Shana Pearlmutter

I see my mixed media artworks as psychological and biological specimen, a personal and universal mix of allusions, hurdles, and reflection. Fusing together organic forms, experimenting with the painted surface and building up layers of over-painting has become a launching point for my creativity as an artist.

Inquiries of cognitive connections, microscopic landscapes, and the tangents of memory show in the layers. Magnified worlds become social petri dishes that subtly comment on environmental health, body care, and the dynamics of human interaction. The viewer is encouraged to discover the ties between the ordinary and the sublime, between the industrial and the organic, between the disposable and the sacred. Neural synapses, optics, changing weather patterns and biological systems also enter the visual syntax that helps make my thoughts literal. In many ways these image sources become another metaphor for my fascination with the complexities and consequences of contemporary life.

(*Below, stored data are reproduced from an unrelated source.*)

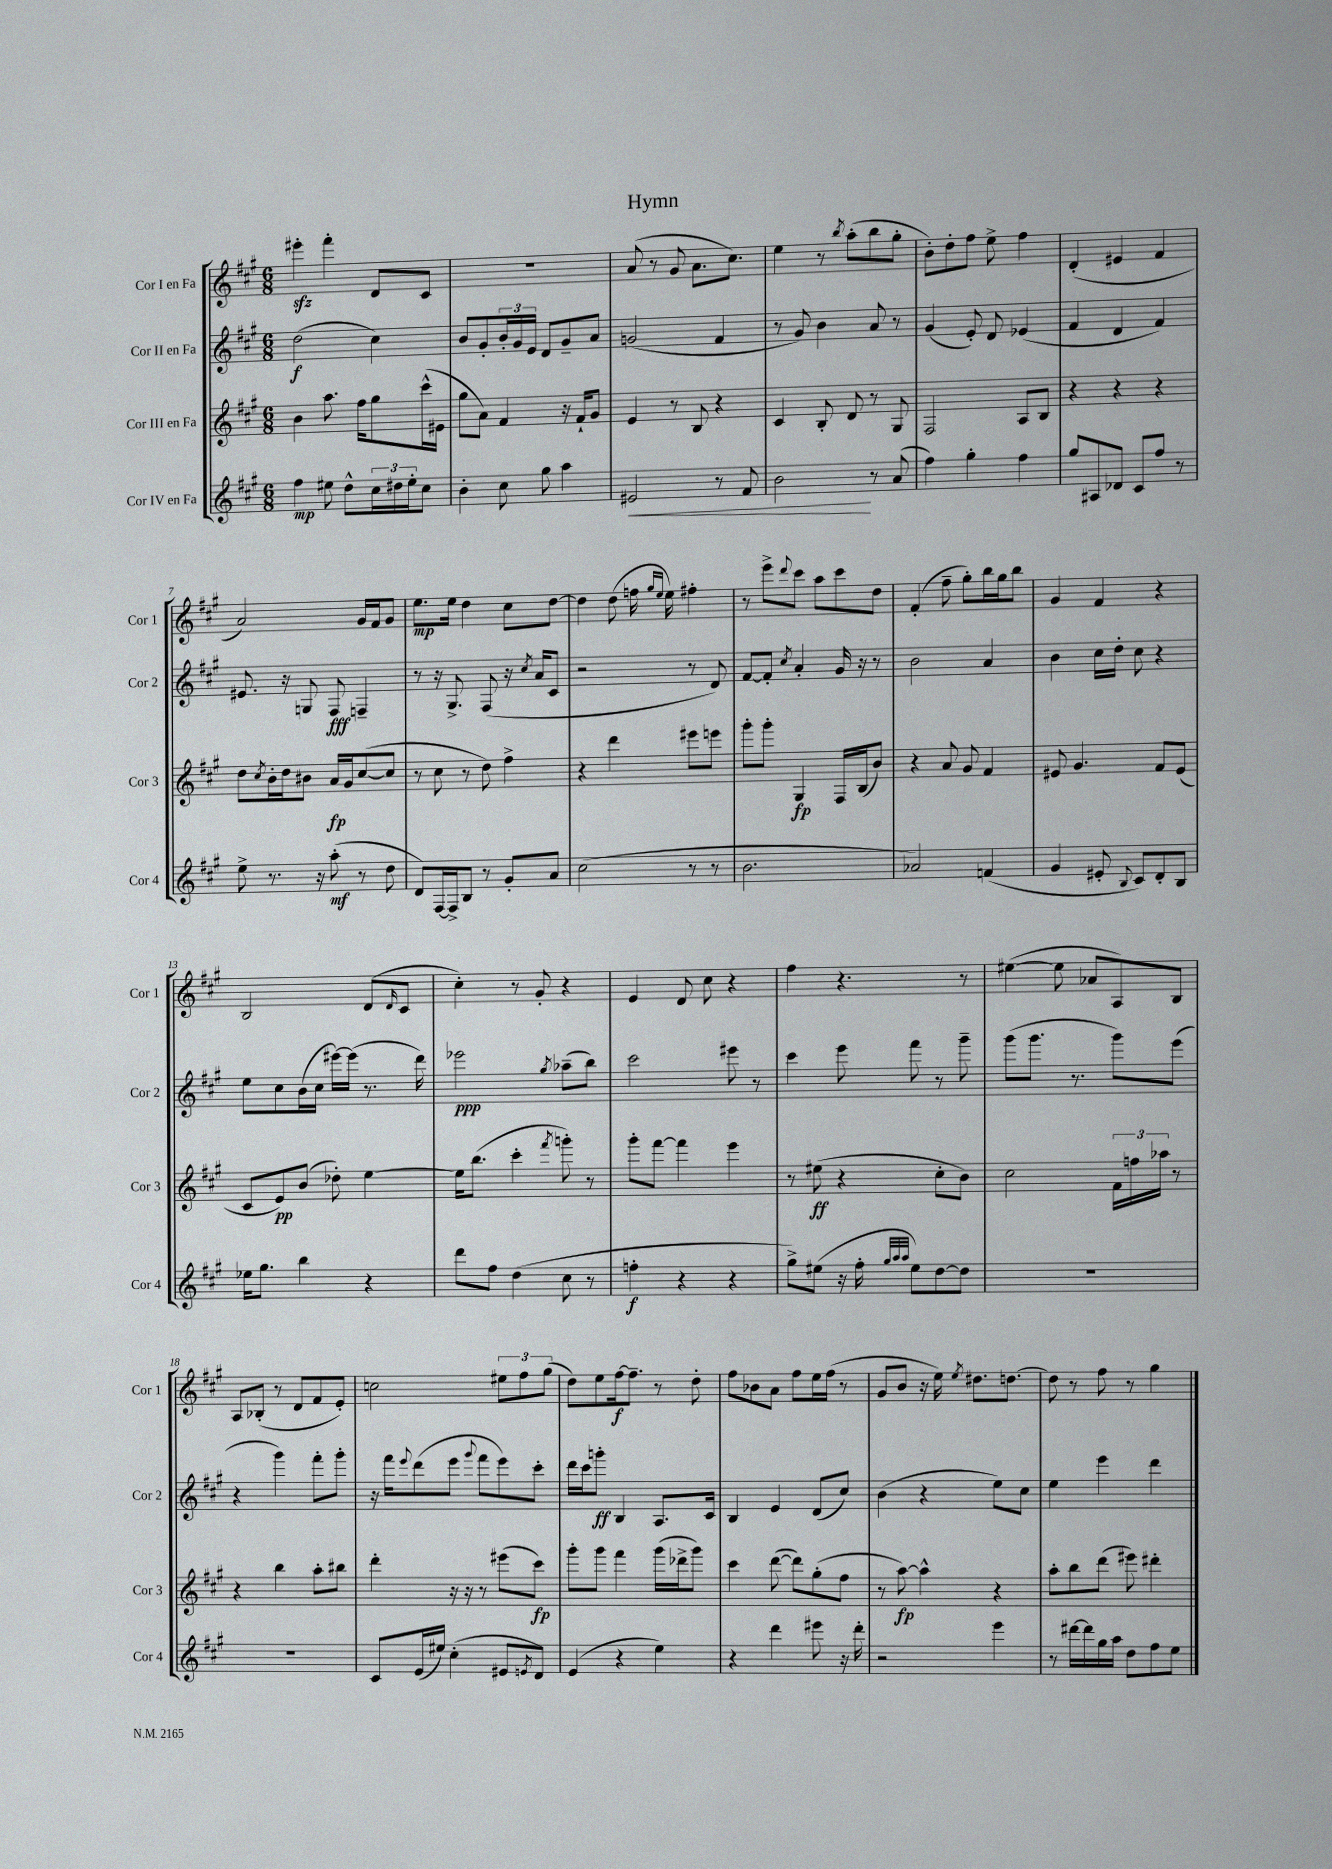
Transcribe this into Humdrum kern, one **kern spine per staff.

**kern	**dynam	**kern	**dynam	**kern	**dynam	**kern	**dynam
*part4	*part4	*part3	*part3	*part2	*part2	*part1	*part1
*staff4	*staff4	*staff3	*staff3	*staff2	*staff2	*staff1	*staff1
*I"Cor IV en Fa	*	*I"Cor III en Fa	*	*I"Cor II en Fa	*	*I"Cor I en Fa	*
*I'Cor 4	*	*I'Cor 3	*	*I'Cor 2	*	*I'Cor 1	*
*clefG2	*	*clefG2	*	*clefG2	*	*clefG2	*
*k[f#c#g#]	*	*k[f#c#g#]	*	*k[f#c#g#]	*	*k[f#c#g#]	*
*M6/8	*	*M6/8	*	*M6/8	*	*M6/8	*
=1	=1	=1	=1	=1	=1	=1	=1
4ff#\	mp	4b\	.	(2dd\	f	4eee#Xzz'\	.
8ee#X\	.	8.aa\	.	.	.	4fff#'\	.
8dd^^\L	.	.	.	.	.	.	.
.	.	16ff#\KL	.	.	.	.	.
24cc#\L	.	8gg#\	.	4cc#\)	.	8d/L	.
24dd#X\	.	.	.	.	.	.	.
24ee#'\J	.	.	.	.	.	.	.
8cc#\J	.	(16ccc#^^\L	.	.	.	8c#/J	.
.	.	16e#X\JJ	.	.	.	.	.
=2	=2	=2	=2	=2	=2	=2	=2
4b'\	.	8gg#\L	.	8b/L	.	2.r	.
.	.	8a\J)	.	8g#'/	.	.	.
8cc#\	.	4f#/	.	24b'/L	.	.	.
.	.	.	.	24g#/	.	.	.
.	.	.	.	24e/JJ	.	.	.
8gg#\	.	.	.	8d/L	.	.	.
4aa\	.	16r	.	8g#~/	.	.	.
.	.	16f#`/KL	.	.	.	.	.
.	.	8g#/J	.	8a/J	.	.	.
=3	=3	=3	=3	=3	=3	=3	=3
!	!LO:HP:b	!	!	!	!	!	!
2e#X/	<	4e/	.	(2gn/	.	(8a/	.
.	.	.	.	.	.	8r	.
.	.	8r	.	.	.	8g#/	.
.	.	8B/	.	.	.	8.a\L	.
8r	.	4r	.	4f#/	.	.	.
.	.	.	.	.	.	8.cc#\J)	.
8f#/	.	.	.	.	.	.	.
=4	=4	=4	=4	=4	=4	=4	=4
2b\	.	4c#/	.	8r	.	4ee\	.
.	.	.	.	8g#/)	.	.	.
.	.	8B'/	.	4b\	.	8r	.
.	.	.	.	.	.	8qbb/	.
.	.	8d/	.	.	.	(8aa'\L	.
8r	[	8r	.	8a/	.	8bb\	.
(8a/	.	8G#/	.	8r	.	8gg#'\J	.
=5	=5	=5	=5	=5	=5	=5	=5
4ff#\)	.	2F#/	.	(4g#/	.	8b'\L)	.
.	.	.	.	.	.	8dd'\	.
4gg#'\	.	.	.	8e'/)	.	8ff#\J	.
.	.	.	.	8d/	.	8ee^\	.
4ff#\	.	8A/L	.	(4e-X/	.	4ff#\	.
.	.	8B/J	.	.	.	.	.
=6	=6	=6	=6	=6	=6	=6	=6
8gg#/L	.	4r	.	4f#/	.	(4d'/	.
8A#X/	.	.	.	.	.	.	.
8d-X/J	.	4r	.	4d/	.	4e#X/	.
8c#/L	.	.	.	.	.	.	.
8ff#/J	.	4r	.	4f#/)	.	4f#/	.
8r	.	.	.	.	.	.	.
!!LO:LB:g=z
=7	=7	=7	=7	=7	=7	=7	=7
8ee^\	.	8dd\L	.	8.e#X/	.	2a/)	.
.	.	8qcc#/	.	.	.	.	.
8.r	.	16b'\L	.	.	.	.	.
.	.	16dd\J	.	16r	.	.	.
.	.	8b#X\J	.	8Gn/	.	.	.
16r	.	.	.	.	.	.	.
(8aa'\	mf	16a/LL	fp	8F#/	fff	.	.
.	.	16g#/J	.	.	.	.	.
8r	.	([8cc#/	.	4Fn~/	.	16g#/LL	.
.	.	.	.	.	.	16f#/J	.
8dd\	.	8cc#/J]	.	.	.	8g#/J	.
=8	=8	=8	=8	=8	=8	=8	=8
8d/L)	.	8r	.	8r	.	8.ee\L	mp
[16F#/L	.	8cc#\	.	16r	.	.	.
16F#^/J]	.	.	.	8.G#^/	.	16ee\Jk	.
8B/J	.	8r	.	.	.	4dd\	.
8r	.	8dd\)	.	(8F#/	.	.	.
8g#'/L	.	4ff#^\	.	16r	.	8cc#\L	.
.	.	.	.	8qcc#/	.	.	.
.	.	.	.	16a/KL	.	.	.
8a/J	.	.	.	8c#/J	.	[8dd\J	.
=9	=9	=9	=9	=9	=9	=9	=9
(2cc#\	.	4r	.	2r	.	4dd\]	.
.	.	4ddd\	.	.	.	(8dd\	.
.	.	.	.	.	.	16ffn\	.
.	.	.	.	.	.	16qqgg#/LL	.
.	.	.	.	.	.	16qqee/JJ	.
.	.	.	.	.	.	16ee\)	.
8r	.	8eee#X\L	.	8r	.	4ff#X'\	.
8r	.	8eeen\J	.	8d/)	.	.	.
=10	=10	=10	=10	=10	=10	=10	=10
2.b\	.	8ggg#'\L	.	[8f#/L	.	8r	.
.	.	8ggg#'\J	.	8f#'/J]	.	8eee^\L	.
.	.	.	.	8qcc#/	.	8qqddd/	.
.	.	4G#/	fp	4a'/	.	8ccc#\J	.
.	.	.	.	.	.	8aa\L	.
.	.	16F#/LL	.	16g#/	.	8ccc#\	.
.	.	(16B/J	.	16r	.	.	.
.	.	8b/J)	.	8r	.	8dd\J	.
=11	=11	=11	=11	=11	=11	=11	=11
2a-X/)	.	4r	.	2b\	.	(4f#'/	.
.	.	8a/	.	.	.	8ff#~\	.
.	.	8g#/	.	.	.	8gg#'\L)	.
(4fn/	.	4f#/	.	4a/	.	16bb\L	.
.	.	.	.	.	.	16gg#\J	.
.	.	.	.	.	.	8bb\J	.
=12	=12	=12	=12	=12	=12	=12	=12
4g#/	.	8e#X/	.	4b\	.	4g#/	.
.	.	4.g#/	.	.	.	.	.
8e#X'/	.	.	.	16cc#\LL	.	4f#/	.
.	.	.	.	16dd'\JJ	.	.	.
8qqB/	.	.	.	.	.	.	.
8c#/L)	.	.	.	8cc#\	.	.	.
8d'/	.	8f#/L	.	4r	.	4r	.
8B/J	.	(8e#/J	.	.	.	.	.
!!LO:LB:g=z
=13	=13	=13	=13	=13	=13	=13	=13
16ee-X\KL	.	8c#/L	.	8ee\L	.	2B/	.
8.gg#\J	.	.	.	.	.	.	.
.	.	8e/)	pp	8cc#\	.	.	.
4bb\	.	(8b/J	.	(16b\L	.	.	.
.	.	.	.	16cc#\JJ	.	.	.
.	.	8dd-X'\)	.	[16eee#X\LL)	.	.	.
.	.	.	.	(16eee#\JJ]	.	.	.
4r	.	[4ee\	.	8.r	.	(8d/L	.
.	.	.	.	.	.	16qqd/	.
.	.	.	.	.	.	8c#/J	.
.	.	.	.	16ddd\)	.	.	.
=14	=14	=14	=14	=14	=14	=14	=14
8ddd\L	.	16ee\KL]	.	2eee-X\	ppp	4cc#'\)	.
.	.	(8.bb\J	.	.	.	.	.
8ff#\J	.	.	.	.	.	.	.
(4dd\	.	4ccc#'\	.	.	.	8r	.
.	.	.	.	.	.	8g#'/	.
.	.	8qfff#/	.	8qgg#/	.	.	.
8cc#\	.	8gggn'\)	.	(8aa-X~\L	.	4r	.
8r	.	8r	.	8bb\J)	.	.	.
=15	=15	=15	=15	=15	=15	=15	=15
4ffn'\	f	8ggg#'\L	.	2ccc#\	.	4e/	.
.	.	[8fff#\J	.	.	.	.	.
4r	.	4fff#\]	.	.	.	8d/	.
.	.	.	.	.	.	8cc#\	.
4r	.	4eee\	.	8eee#X\	.	4r	.
.	.	.	.	8r	.	.	.
=16	=16	=16	=16	=16	=16	=16	=16
8gg#^\L)	.	8r	.	4ccc#\	.	4ff#\	.
(8ee#X\J	.	(8ee#X\	ff	.	.	.	.
16r	.	4r	.	8eee\	.	4.r	.
16ff#'\	.	.	.	.	.	.	.
32qqgg#/LLL	.	.	.	.	.	.	.
32qqaa/	.	.	.	.	.	.	.
32qqaa/JJJ	.	.	.	.	.	.	.
8ee#\L)	.	.	.	8fff#\	.	.	.
[8dd\	.	8cc#'\L	.	8r	.	.	.
8dd\J]	.	8b\J)	.	8ggg#~\	.	8r	.
=17	=17	=17	=17	=17	=17	=17	=17
2.r	.	2cc#\	.	(8ggg#\L	.	([4ee#X\	.
.	.	.	.	8.ggg#\J	.	.	.
.	.	.	.	.	.	8ee#\]	.
.	.	.	.	8.r	.	.	.
.	.	.	.	.	.	8a-X/L	.
.	.	24f#\LL	.	8ggg#\L)	.	8A/)	.
.	.	24ffn\	.	.	.	.	.
.	.	24aa-X\JJ	.	.	.	.	.
.	.	8r	.	(8eee\J	.	8B/J	.
!!LO:LB:g=z
=18	=18	=18	=18	=18	=18	=18	=18
2.r	.	4r	.	4r	.	8A/L	.
.	.	.	.	.	.	(8B-X'/J	.
.	.	4bb\	.	4ggg#\)	.	8r	.
.	.	.	.	.	.	8d/L	.
.	.	8aa'\L	.	8fff#'\L	.	8f#/	.
.	.	8bb#X\J	.	8ggg#'\J	.	8e'/J)	.
=19	=19	=19	=19	=19	=19	=19	=19
8c#/L	.	4ddd'\	.	16r	.	2ccn\	.
.	.	.	.	16fff#\KL	.	.	.
.	.	.	.	8qqeee/	.	.	.
(16e/L	.	.	.	(8ddd\	.	.	.
16ee#X/JJ)	.	.	.	.	.	.	.
(4cc#'\	.	16r	.	8eee\J	.	.	.
.	.	16r	.	.	.	.	.
.	.	.	.	8qqggg#/	.	.	.
.	.	8r	.	8fff#\L	.	.	.
8e#X/L	.	(8eee#X\L	.	8eee\)	.	12ee#X\L	.
.	.	.	.	.	.	12ff#\	.
8qen/	.	.	.	.	.	.	.
8d/J)	.	8ccc#\J)	fp	8ccc#'\J	.	.	.
.	.	.	.	.	.	(12gg#\J	.
=20	=20	=20	=20	=20	=20	=20	=20
(4e/	.	8ggg#'\L	.	16ddd\LL	.	8dd\L)	.
.	.	.	.	16ccc#\J	.	.	.
.	.	8ggg#\J	.	8gggn'\J	ff	8ee\	.
4r	.	4fff#\	.	4B/	.	[16ff#\k	f
.	.	.	.	.	.	8.ff#~\J]	.
4ee\)	.	(16ggg#\LL	.	8.A/L	.	8r	.
.	.	16ddd-X^\J	.	.	.	.	.
.	.	8ggg#\J)	.	.	.	8dd'\	.
.	.	.	.	16c#/Jk	.	.	.
=21	=21	=21	=21	=21	=21	=21	=21
4r	.	4ccc#\	.	4B/	.	8ff#\L	.
.	.	.	.	.	.	8b-X\	.
4ddd\	.	([8ddd\	.	4e/	.	8a\J	.
.	.	8ddd\L])	.	.	.	8ff#\L	.
8eee#X\	.	(8gg#'\	.	(8d/L	.	16ee\L	.
.	.	.	.	.	.	(16ff#\JJ	.
16r	.	8ff#\J	.	8cc#/J)	.	8r	.
16ddd'\	.	.	.	.	.	.	.
=22	=22	=22	=22	=22	=22	=22	=22
2r	.	8r	.	(4b\	.	8g#/L	.
.	.	[8aa\)	fp	.	.	8b/J	.
.	.	4aa^^\]	.	4r	.	16r	.
.	.	.	.	.	.	16ee\)	.
.	.	.	.	.	.	8qee/	.
.	.	.	.	.	.	8.dd#X\L	.
4eee\	.	4r	.	8ee\L)	.	.	.
.	.	.	.	.	.	[8.ddn\J	.
.	.	.	.	8cc#\J	.	.	.
=23	=23	=23	=23	=23	=23	=23	=23
8r	.	8aa'\L	.	4ee\	.	8dd\]	.
[16ddd#X\LL	.	8bb\	.	.	.	8r	.
16ddd#\]	.	.	.	.	.	.	.
16gg#\	.	(8ddd\J	.	4eee\	.	8ff#\	.
16aa\JJ	.	.	.	.	.	.	.
8dd\L	.	8eee#X\)	.	.	.	8r	.
8ff#\	.	4ddd#X'\	.	4ddd\	.	4gg#\	.
8ee\J	.	.	.	.	.	.	.
==	==	==	==	==	==	==	==
*-	*-	*-	*-	*-	*-	*-	*-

Since my recent visits to Morocco and marriage to my Moroccan partner, I have adapted the ancient art of henna into my visual language as a symbol of the intertwining of nature, veins, storylines and the life that lives in the cracks. The ornamental henna is also connected to my Jewish heritage. Throughout history, it has been drawn to celebrate joyous collective events, issue protection or consider the power of superstition. Integrating the botanical and geometric repeating henna styles into my work is a way for me to: find meaningful visual symbols that represents this important cultural shift in my life and to pay tribute to the precious tradition of henna that has been continued by Semitic women since 3000 BCE and is today, used in many of the same ways to signify important thresholds of life.

This painting is a heart mind snapshot of the multidimensional envisioning I held during COVID, imagining where the dearly departed soul of my beloved mother, Jan Pearlmutter was hovering, floating, inspiring and loving for the world she held so closely to her heart as an artist herself.